SOURCE DATA ->
********************

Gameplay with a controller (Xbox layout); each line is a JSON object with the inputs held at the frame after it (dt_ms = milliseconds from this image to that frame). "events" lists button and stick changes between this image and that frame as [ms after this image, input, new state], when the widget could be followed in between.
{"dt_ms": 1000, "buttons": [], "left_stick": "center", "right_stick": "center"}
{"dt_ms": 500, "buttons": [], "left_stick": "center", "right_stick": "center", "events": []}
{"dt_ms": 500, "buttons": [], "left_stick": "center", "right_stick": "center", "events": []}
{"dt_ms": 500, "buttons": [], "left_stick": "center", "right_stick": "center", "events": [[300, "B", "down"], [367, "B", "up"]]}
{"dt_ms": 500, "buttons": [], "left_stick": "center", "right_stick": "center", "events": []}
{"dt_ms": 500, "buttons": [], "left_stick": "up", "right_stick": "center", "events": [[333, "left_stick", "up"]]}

********************

YOUR INSTRUCTIONS -> Output the listing above exactly as it appears.

OUTPUT ->
Gameplay with a controller (Xbox layout); each line is a JSON object with the inputs held at the frame after it (dt_ms = milliseconds from this image to that frame). "events" lists button and stick changes between this image and that frame as [ms after this image, input, new state], when the widget could be followed in between.
{"dt_ms": 1000, "buttons": [], "left_stick": "center", "right_stick": "center"}
{"dt_ms": 500, "buttons": [], "left_stick": "center", "right_stick": "center", "events": []}
{"dt_ms": 500, "buttons": [], "left_stick": "center", "right_stick": "center", "events": []}
{"dt_ms": 500, "buttons": [], "left_stick": "center", "right_stick": "center", "events": [[300, "B", "down"], [367, "B", "up"]]}
{"dt_ms": 500, "buttons": [], "left_stick": "center", "right_stick": "center", "events": []}
{"dt_ms": 500, "buttons": [], "left_stick": "up", "right_stick": "center", "events": [[333, "left_stick", "up"]]}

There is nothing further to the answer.